Returning after being sent off to buy ice cream, I couldn't believe his celebrity status as all of the kids wanted to pet him, including a 3-year-old who would run up and then scream at ear-piercing levels whenever he touched him.

It's a good thing Kings is really chill with kids.


Looking back, I'm not sure how we packed everything in the car to be able to camp with Isy's giant tent in Maine, be prepared to bring gear up to Doublehead Cabin last night, plus stop at skateparks with my bike.

Tonight would be much easier as we had an AirBNB in Burlington, Vermont.


I'd never been to Burlington and I was excited that our top floor apartment was right in the heart of the Old North End, just up from downtown. In the end, I came to like Burlington more than I would expect, as it's a handsome, historic town right on Lake Champlain, with lots of food and beverage options.

Isy asked if I would move to Burlington and even though I know how cold it gets up here in the winter, I liked it enough that I'd happily accept a transfer to northern Vermont.



Walking alongside Battery Park. Isy's picture.

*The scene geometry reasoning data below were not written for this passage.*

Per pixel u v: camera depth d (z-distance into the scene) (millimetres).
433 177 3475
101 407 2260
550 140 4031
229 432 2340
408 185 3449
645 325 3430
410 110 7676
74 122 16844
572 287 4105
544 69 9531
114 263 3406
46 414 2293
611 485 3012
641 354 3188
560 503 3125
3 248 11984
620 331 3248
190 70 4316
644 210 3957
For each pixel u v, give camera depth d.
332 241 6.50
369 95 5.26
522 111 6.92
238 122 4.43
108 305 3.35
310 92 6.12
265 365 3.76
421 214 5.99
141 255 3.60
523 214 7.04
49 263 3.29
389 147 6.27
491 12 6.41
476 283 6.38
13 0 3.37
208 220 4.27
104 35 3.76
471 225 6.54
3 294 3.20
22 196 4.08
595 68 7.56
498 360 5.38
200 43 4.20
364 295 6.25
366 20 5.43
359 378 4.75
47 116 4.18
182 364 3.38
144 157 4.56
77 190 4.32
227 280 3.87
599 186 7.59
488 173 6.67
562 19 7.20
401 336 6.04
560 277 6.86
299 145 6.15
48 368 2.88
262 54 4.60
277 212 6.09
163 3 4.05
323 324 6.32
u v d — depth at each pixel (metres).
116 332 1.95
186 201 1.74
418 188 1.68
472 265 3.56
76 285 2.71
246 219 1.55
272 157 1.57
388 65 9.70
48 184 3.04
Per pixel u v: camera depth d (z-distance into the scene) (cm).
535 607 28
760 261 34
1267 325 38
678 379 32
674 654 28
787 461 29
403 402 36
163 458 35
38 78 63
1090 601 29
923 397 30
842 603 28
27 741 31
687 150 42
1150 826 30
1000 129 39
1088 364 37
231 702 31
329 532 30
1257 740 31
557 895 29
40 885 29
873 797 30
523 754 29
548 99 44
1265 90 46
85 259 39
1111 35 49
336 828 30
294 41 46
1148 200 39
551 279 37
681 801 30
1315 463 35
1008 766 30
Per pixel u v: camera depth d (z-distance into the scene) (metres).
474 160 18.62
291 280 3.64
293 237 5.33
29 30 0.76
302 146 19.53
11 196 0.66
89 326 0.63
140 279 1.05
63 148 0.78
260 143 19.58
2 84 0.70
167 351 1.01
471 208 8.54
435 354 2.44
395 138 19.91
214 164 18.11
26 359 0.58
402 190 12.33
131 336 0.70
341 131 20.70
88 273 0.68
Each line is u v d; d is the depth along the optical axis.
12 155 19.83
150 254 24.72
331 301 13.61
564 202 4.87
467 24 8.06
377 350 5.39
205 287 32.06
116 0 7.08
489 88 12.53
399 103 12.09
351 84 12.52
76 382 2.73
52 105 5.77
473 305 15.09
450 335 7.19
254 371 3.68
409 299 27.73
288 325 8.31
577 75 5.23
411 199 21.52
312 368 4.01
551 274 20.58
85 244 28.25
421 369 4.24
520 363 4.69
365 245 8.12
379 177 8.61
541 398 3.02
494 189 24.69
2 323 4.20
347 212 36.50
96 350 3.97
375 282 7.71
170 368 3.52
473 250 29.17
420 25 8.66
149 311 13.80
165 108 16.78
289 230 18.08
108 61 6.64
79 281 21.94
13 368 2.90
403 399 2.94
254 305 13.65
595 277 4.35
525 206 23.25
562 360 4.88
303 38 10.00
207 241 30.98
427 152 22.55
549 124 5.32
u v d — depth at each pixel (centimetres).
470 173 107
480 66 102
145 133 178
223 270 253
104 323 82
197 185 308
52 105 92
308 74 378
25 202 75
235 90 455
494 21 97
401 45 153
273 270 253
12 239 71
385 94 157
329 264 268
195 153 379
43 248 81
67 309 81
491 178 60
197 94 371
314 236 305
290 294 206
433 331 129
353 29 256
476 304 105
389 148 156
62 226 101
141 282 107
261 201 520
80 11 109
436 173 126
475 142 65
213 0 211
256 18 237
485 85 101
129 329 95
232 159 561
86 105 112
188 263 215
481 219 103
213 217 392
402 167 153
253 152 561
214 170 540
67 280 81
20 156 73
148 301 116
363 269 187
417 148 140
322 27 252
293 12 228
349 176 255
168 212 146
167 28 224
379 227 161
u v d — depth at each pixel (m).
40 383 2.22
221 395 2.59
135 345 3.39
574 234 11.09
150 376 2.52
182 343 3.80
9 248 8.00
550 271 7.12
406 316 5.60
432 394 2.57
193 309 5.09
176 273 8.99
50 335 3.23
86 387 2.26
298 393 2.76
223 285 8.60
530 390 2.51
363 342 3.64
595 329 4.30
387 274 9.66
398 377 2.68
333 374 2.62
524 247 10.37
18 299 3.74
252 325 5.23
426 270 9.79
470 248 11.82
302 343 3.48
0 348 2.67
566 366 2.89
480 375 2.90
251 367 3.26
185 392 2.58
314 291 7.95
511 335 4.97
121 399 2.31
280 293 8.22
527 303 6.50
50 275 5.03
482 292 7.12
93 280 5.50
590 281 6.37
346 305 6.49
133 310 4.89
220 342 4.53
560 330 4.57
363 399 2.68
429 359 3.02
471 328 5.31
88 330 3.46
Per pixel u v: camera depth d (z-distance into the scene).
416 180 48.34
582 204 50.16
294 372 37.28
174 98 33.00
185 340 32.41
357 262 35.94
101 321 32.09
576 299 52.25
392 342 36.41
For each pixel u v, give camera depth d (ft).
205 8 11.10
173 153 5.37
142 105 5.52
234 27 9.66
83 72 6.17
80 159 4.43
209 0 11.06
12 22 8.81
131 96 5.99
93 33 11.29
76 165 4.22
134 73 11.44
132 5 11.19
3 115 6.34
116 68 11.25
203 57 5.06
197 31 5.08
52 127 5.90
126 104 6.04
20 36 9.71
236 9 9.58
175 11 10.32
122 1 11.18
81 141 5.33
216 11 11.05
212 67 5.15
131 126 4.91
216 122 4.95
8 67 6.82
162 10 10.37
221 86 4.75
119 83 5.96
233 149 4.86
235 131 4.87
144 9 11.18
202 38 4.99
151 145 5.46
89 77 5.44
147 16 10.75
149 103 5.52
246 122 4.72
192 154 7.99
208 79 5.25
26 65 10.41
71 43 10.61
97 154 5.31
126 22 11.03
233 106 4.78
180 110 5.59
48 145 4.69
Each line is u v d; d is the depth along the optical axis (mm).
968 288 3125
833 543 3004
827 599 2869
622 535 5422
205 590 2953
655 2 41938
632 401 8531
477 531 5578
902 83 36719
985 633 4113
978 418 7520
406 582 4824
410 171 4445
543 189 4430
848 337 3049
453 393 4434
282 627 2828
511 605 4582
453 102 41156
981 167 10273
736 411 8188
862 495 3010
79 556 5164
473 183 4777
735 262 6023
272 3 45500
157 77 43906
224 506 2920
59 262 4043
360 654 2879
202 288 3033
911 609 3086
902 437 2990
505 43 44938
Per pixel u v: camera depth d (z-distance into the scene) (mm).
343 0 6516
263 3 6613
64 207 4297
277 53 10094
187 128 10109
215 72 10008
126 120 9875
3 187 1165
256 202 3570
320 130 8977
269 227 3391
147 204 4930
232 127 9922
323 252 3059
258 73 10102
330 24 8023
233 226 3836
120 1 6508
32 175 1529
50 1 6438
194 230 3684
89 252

After cleaning ourselves up, we walked the quiet streets where the heat of the day had subsided into a gorgeous, calm evening. Kingsley was startled by some skateboarders going to check out a hubba, but otherwise we were able to find a dog friendly patio at 9 at night, one that overlooked City Hall Square, distant church spires and stone corner turrets. Isy was able to get a raspberry beer only sold in 8 oz. glasses because it was 9%, while we also had good food and relaxed in the night air. God, life was splendid.


The next morning the heat returned with the highest temps of the entire trip. I wasn't going to let this defeat me though, as Burlington has an amazing DIY skatepark & I needed to get in a quick session.

Built on a stretch of failed interstate that was never used, I had the parking lot marked in my GPS and figured the skatepark location would be obvious.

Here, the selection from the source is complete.